I downloaded again the CSV file, browsed once more the csv reader node, configured this node to work only with my 9 selected columns, kept them all as strings, and the data look like follows:

Or, in greater detail,

And here is the Ourput Table:

Here is the image of node configuration (Column Expressions):

As far as I can see, I have done as well as you had shown me, but I’m afraid I’m still making the same mistakes (what you did right, I did wrong)… And I got no idea of where is my error.

Can you find my mistake? As I did it, it ended as it began…

Thank you again…

badger101 · May 8, 2022, 12:57am

Hi @rogerius1st , on the CSV Reader Node, double click on it. Look for the Encoding tab, then try select any alternative encoding than the one you’ve got, preferably UTF-8.

Then Apply>OK>Re-execute the whole thing.

bruno29a · May 8, 2022, 3:16am

Hi @rogerius1st , the “accents” that you are seeing are not real accents. It’s basically an issue with character encoding, and it’s simply displaying like this because it does not know how to properly display the character. So, removeDiacritic() will not really apply on these as they’re not accented characters.
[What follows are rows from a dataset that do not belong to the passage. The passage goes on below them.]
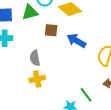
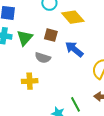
green triangle: (30, 12) -> (25, 38), moved, turned -42
gray semicircle: (35, 58) -> (43, 58), moved, turned -70

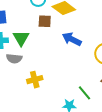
brown square: (51, 35) -> (45, 21), moved
gray semicircle: (43, 58) -> (14, 59), moved

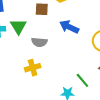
gray semicircle: (14, 59) -> (39, 42), moved

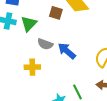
blue arrow: (69, 27) -> (67, 51), moved

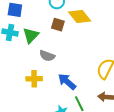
blue arrow: (67, 51) -> (67, 82), moved

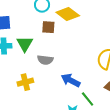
yellow cross: (34, 79) -> (25, 82), moved

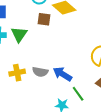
gray semicircle: (45, 60) -> (40, 72), moved

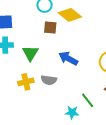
green triangle: (19, 34) -> (30, 53), moved
blue arrow: (62, 74) -> (68, 58), moved

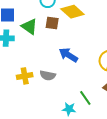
green triangle: (30, 53) -> (29, 27), moved, turned -30

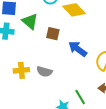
brown square: (52, 23) -> (53, 34), moved
blue arrow: (68, 55) -> (78, 49), moved

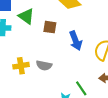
blue arrow: (78, 49) -> (76, 41), turned -144

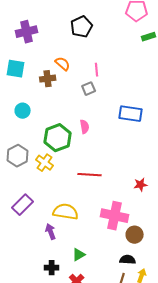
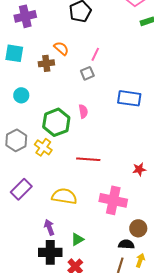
pink line: (97, 70) -> (95, 54), turned 32
purple arrow: (51, 232) -> (49, 227), moved
brown circle: (135, 235) -> (138, 228), moved
black cross: (52, 268) -> (50, 252), size x1.6

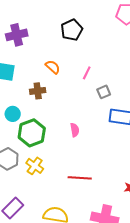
brown cross: (46, 63) -> (38, 91), moved
gray square: (87, 73) -> (104, 92), moved
green hexagon: (56, 122) -> (32, 133), moved

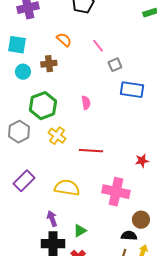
pink line: (87, 73) -> (98, 46), turned -64
cyan circle: (13, 114) -> (23, 72), moved
yellow cross: (35, 166) -> (57, 136), moved

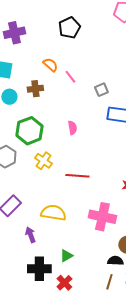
pink line: (98, 46) -> (70, 77), moved
purple arrow: (52, 219) -> (30, 235), moved

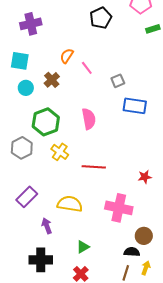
black pentagon: (69, 28) -> (101, 18), moved
orange semicircle: (50, 65) -> (67, 56), turned -98
brown cross: (35, 89) -> (52, 80), turned -35
pink semicircle: (72, 128) -> (89, 119), size x1.5
black cross: (39, 269) -> (41, 260), moved

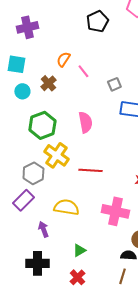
gray hexagon: (22, 148) -> (33, 173), moved
yellow cross: (60, 152) -> (56, 155), size x1.4

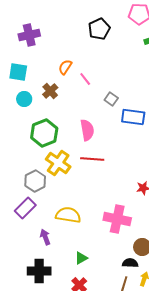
gray square: (114, 84) -> (111, 99), moved, turned -32
red line: (90, 170) -> (92, 159), moved

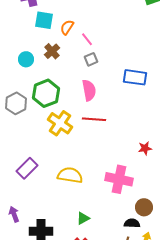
cyan square: (18, 72) -> (44, 20), moved
gray square: (111, 99) -> (91, 59), moved, turned 32
gray hexagon: (35, 181) -> (16, 103), moved
purple arrow: (45, 237) -> (14, 214), moved

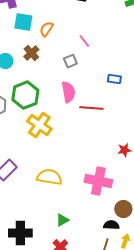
pink line: (87, 39) -> (84, 41), moved
blue rectangle: (135, 77) -> (114, 79), size x0.6
red line: (94, 119) -> (91, 108), moved

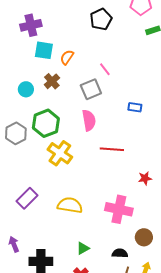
gray square: (70, 61) -> (91, 89), size x1.5
red line: (91, 108) -> (112, 149), moved
black semicircle: (111, 225) -> (120, 253), moved

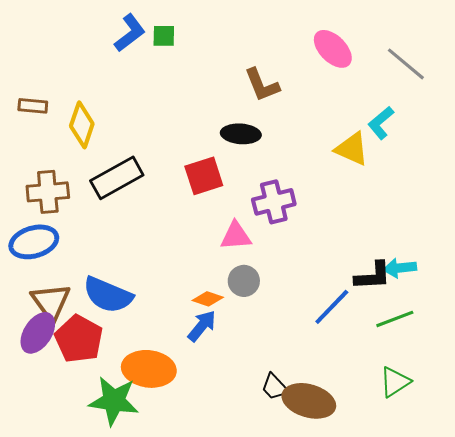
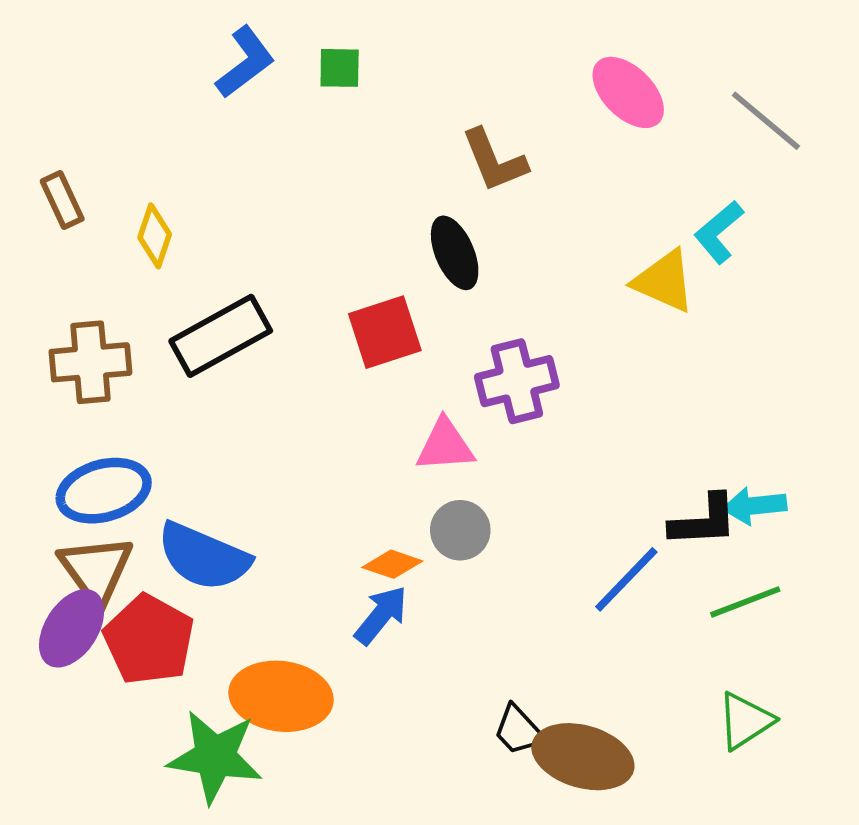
green square: (164, 36) -> (340, 68), moved
brown rectangle: (33, 106) -> (62, 200), turned 60
yellow diamond: (82, 125) -> (155, 236), size x0.7
black ellipse: (241, 134) -> (455, 253), turned 63
blue ellipse: (34, 242) -> (104, 491), moved

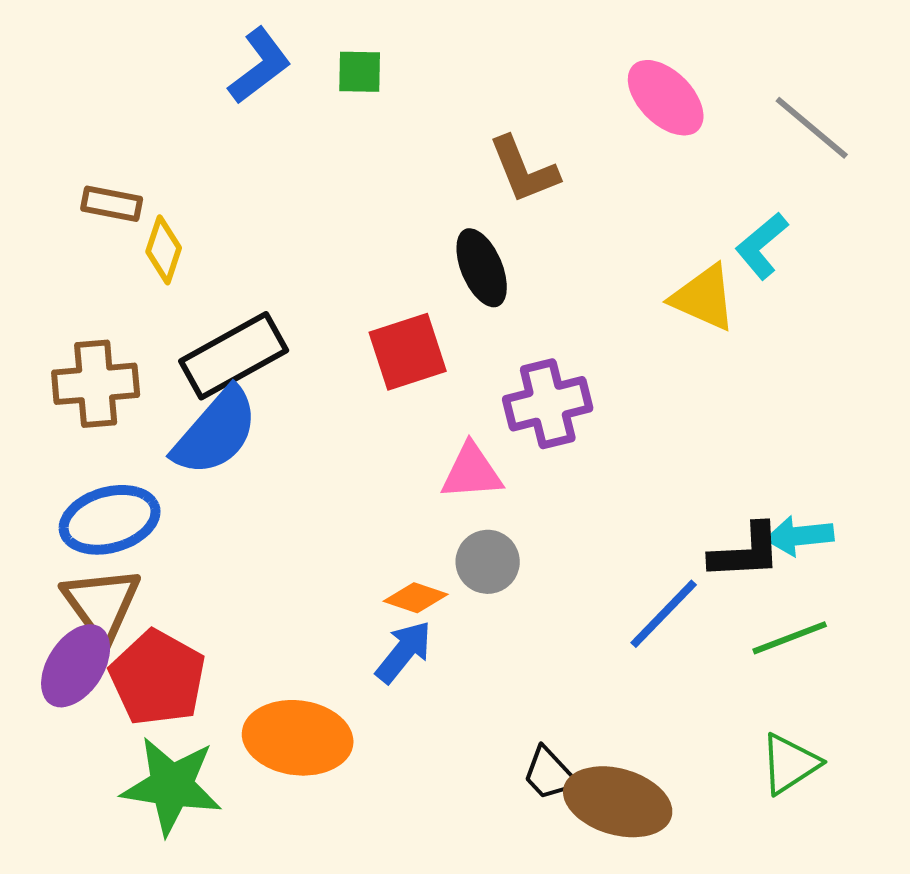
brown rectangle: (62, 200) -> (112, 204), moved, turned -54
blue semicircle: (204, 557) -> (216, 432), moved, turned -72
green star: (215, 757) -> (172, 786), moved

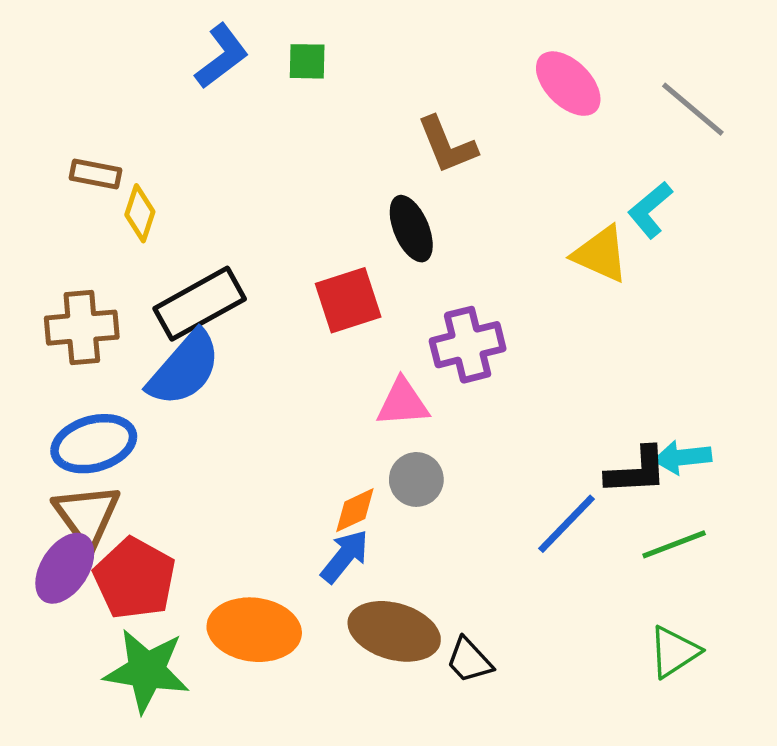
orange diamond: (416, 598) -> (355, 510), turned -44
brown ellipse: (618, 802) -> (394, 631), moved

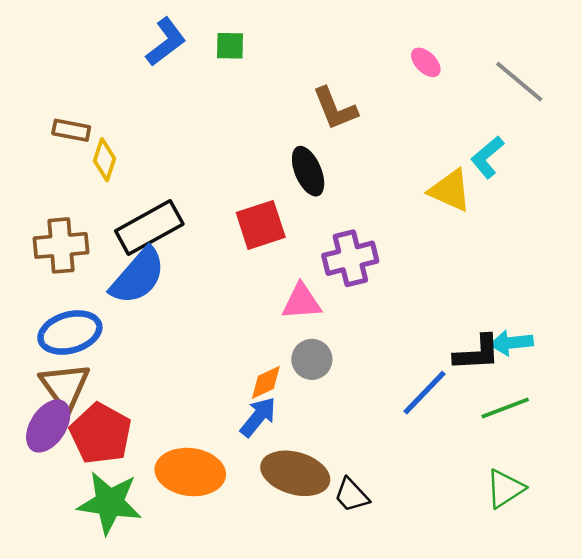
pink ellipse: (568, 84) -> (426, 62), size x0.6

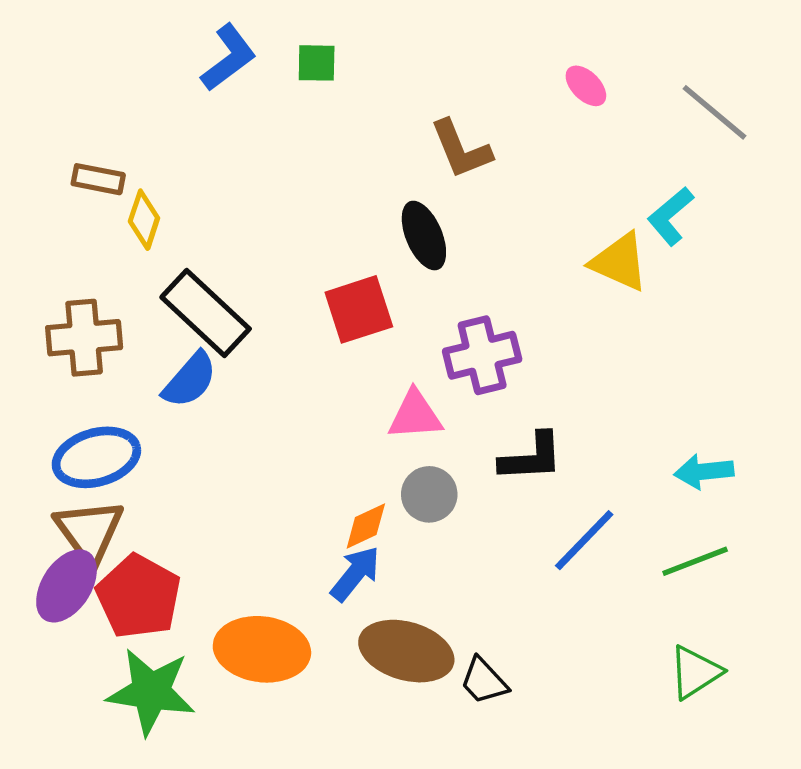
black rectangle: (149, 228) -> (206, 313), turned 72
blue semicircle: (138, 276) -> (190, 380), size x0.7
black L-shape: (477, 353) -> (531, 457), moved

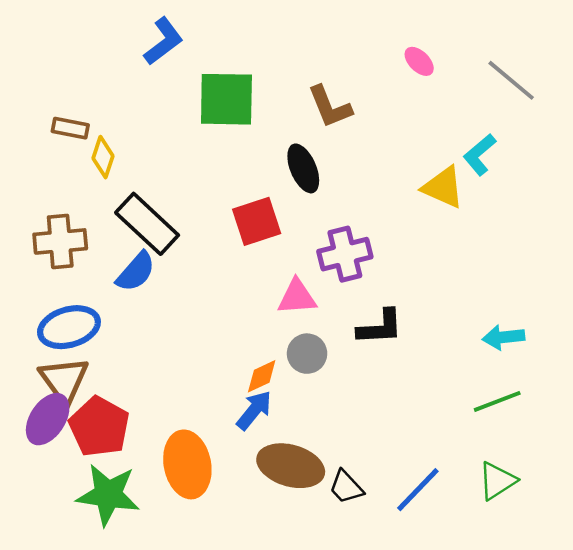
green square: (317, 63) -> (226, 99), moved, size x2.0
blue line: (584, 540) -> (418, 490), moved
orange ellipse: (262, 649) -> (187, 464), turned 72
Try to set your character encoding to UTF-8 as @badger101 suggested - check the Advanced settings tab.

elsamuel · May 8, 2022, 6:40am

@rogerius1st, this is why I asked to take a step back and see the data in your workflow. My suspicion was that you hadn’t selected the proper character encoding. The workflow in my previous reply uses UTF-8, as @badger101 has suggested.

rogerius1st · May 9, 2022, 7:24pm

Dear @badger101, @bruno29a and @elsamuel ,
I followed your suggestion (to change the encoding type to UTF-8), and it worked out pretty fine. Thank you so much. I haven’t understood it yet why id didn’t work for me, but now it’s O.K.

badger101 · May 9, 2022, 8:33pm

You’re welcome @rogerius1st , I recognize the issue straight away once you’ve uploaded the Output Table.

Whenever you work with textual data downloaded from Excel/PDF files from third party websites, it’s generally best practice to first change the encoding type to UTF-8 before running the workflow.

system · August 7, 2022, 8:34pm

This topic was automatically closed 90 days after the last reply. New replies are no longer allowed.